负泥而来的徒隶,或将筐中泥土倾倒至护城河里,又或将之倾倒在拒马墙外墙的墙根下。
做完这一切,在魏平部刀盾手、弓弩手的催促威逼下,这千馀役夫、徒隶开始翻越拒马墙。
有人爬梯而入。
有人径直徒手翻墙。
很显然,他们就是来为后头的魏军试水的,探一探这拒马墙后究竟会爆发何种抵抗。
魏平隔着两百来步距离,在马背上仔细观察着。
翻墙而入之人越来越多。
一人多高的土壁外头,徒隶、役夫的人数越来越少。
然而那土壁背后,竟迟迟没有爆发什么看得见的抵抗,也没听见什么哀嚎惨叫。
再往临晋城头看去,却见城头蜀军弯弓搭箭,引而不发,似乎无意射杀这群越墙而过的役夫徒隶。
魏平扬了扬手,命人停止擂鼓。
四千魏军前锋全部停下了脚步。
没来得接翻越拒马墙的数百徒隶役夫,在军官的指挥下向后退去,今日总算是侥幸活了一命,而又一批徒隶在后方调动了起来。
总要有人消耗汉军箭矢的。
役夫是大魏良家子,能不损耗尽量不要损耗。
而所谓徒隶本就是刑罪之人,没有人权可言,死了也就死了,总不能让战士先死。
陈只看着停步不前的魏军,微微皱眉,而后目光下移,看向城墙下方乌泱泱不知所措的魏军徒隶。
主城墙与拒马墙之间,大约只有三五丈的空地,翻墙而入的几百魏军徒隶役夫,就这么被困在这并不宽阔的巷道上。
如此近的距离,如此狭窄的巷道空间,城上的汉军弓手,只需朝下方做两轮齐射,下方之人大概便要死伤殆尽,不是被箭射伤射死,就是在混乱中相互践踏。
城墙之下,拒马墙之后,恐惧迅速在这数百人间蔓延,他们在这狭窄的巷道里,能看见的只有拥挤的人潮与土黄的墙壁。
他们如无头苍蝇一般向巷道左右奔来涌去,却总是走着走着就被迫停住了脚步,又甚至被牵头的人挤着向着反方向退去。
终于有个子高的魏人看见了,接近巷道尽头出口处,一道由汉军甲士组成的人墙持刀持盾列阵,躲在土壁后,将巷道的出口彻底堵死,至于到底有多少人,却看不清。
但凡有人向彼处冲击,便被他们挥刀无情砍翻,于是才有了前头的人被迫后退。
终于,有人试图原路返回,也就是想从拒马墙翻出去,好不容易挤到了墙根下,却是惊愕无措口适才徒手就能翻过来的土壁,怎么突然————变高了?!
没错,拒马墙是直角梯形型状,内外形制与高度并不一致。
外侧对敌面是斜面,相对低矮,只有大约一人高,以此引诱纵容敌军攀爬。
而内侧对城一面,则挖了一道丈馀宽,三四尺深的斜沟,墙面则陡直高峻,敌军一旦翻越,就会落入一个深狭的陷阱。

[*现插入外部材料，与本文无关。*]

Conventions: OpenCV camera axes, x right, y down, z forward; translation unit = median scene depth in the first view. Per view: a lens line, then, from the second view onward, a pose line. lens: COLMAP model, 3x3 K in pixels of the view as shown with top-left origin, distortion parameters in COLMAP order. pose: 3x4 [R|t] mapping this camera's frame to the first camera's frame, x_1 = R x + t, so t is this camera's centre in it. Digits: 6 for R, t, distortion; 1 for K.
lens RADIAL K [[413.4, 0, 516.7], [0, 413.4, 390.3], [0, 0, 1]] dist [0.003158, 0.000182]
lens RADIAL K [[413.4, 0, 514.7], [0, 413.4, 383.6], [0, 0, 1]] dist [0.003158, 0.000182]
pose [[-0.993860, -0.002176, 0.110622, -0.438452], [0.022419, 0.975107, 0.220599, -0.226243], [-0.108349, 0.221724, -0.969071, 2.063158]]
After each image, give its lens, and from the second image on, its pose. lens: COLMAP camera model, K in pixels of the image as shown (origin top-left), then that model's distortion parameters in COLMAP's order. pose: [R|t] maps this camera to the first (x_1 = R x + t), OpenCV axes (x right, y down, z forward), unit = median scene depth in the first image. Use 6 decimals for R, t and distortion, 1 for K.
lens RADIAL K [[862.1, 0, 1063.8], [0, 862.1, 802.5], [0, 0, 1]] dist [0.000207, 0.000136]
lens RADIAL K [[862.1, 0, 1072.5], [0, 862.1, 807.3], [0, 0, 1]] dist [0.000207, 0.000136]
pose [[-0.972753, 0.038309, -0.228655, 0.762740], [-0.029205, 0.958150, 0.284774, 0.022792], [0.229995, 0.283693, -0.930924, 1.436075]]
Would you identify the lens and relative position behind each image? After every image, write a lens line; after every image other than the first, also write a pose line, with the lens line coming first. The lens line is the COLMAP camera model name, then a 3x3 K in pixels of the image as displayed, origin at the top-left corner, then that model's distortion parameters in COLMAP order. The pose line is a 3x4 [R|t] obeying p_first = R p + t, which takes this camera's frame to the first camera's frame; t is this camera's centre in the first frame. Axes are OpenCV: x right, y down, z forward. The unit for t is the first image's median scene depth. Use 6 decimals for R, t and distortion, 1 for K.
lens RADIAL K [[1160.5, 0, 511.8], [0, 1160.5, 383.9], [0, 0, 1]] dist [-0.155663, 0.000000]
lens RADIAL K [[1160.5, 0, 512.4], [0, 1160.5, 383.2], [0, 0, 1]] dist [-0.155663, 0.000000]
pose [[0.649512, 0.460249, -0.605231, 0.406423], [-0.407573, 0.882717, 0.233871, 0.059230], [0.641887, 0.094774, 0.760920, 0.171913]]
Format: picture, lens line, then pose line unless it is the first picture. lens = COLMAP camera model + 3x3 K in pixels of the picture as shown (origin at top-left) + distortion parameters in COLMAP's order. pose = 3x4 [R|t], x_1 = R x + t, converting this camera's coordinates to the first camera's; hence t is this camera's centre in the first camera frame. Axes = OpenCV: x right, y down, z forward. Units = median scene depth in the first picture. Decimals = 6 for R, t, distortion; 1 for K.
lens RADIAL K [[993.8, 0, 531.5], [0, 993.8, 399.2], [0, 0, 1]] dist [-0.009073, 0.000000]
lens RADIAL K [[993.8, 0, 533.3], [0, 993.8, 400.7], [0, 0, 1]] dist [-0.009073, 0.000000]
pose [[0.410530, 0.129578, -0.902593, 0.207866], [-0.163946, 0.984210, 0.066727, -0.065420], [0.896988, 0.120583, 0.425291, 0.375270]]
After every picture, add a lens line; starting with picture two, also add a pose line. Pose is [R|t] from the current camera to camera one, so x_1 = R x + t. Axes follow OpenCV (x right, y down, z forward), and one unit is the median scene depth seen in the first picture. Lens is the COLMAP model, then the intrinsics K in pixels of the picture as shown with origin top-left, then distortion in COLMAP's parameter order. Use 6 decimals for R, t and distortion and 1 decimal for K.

前有高城,后有高墙,进来容易,想逃出去却是千难万难,待万箭齐发,唯有等死。
这自然不是陈只的创意。
陛下东巡临晋之时,专门与他讨论过城防,提过‘拒马墙可内外高低有别,辅以壕沟’之类的设想,陈只记在心中,今岁加固城防时,便依此筑城。
于是临晋城防形成了‘护城河—拒马墙—壕沟—主城墙—瓮城’的五重防御体系。
而主城墙又加筑数重马面,多道城门。
整一套防御体系,以守为攻,攻守兼备,比过去四平八直的城墙,及在城外筑营垒为掩护的形制,其防御力、攻击力俱强上数倍,“来人,将他们逐入瓮城!”魏昌召来亲兵,指着城下挤作一团的役夫徒隶发号施令。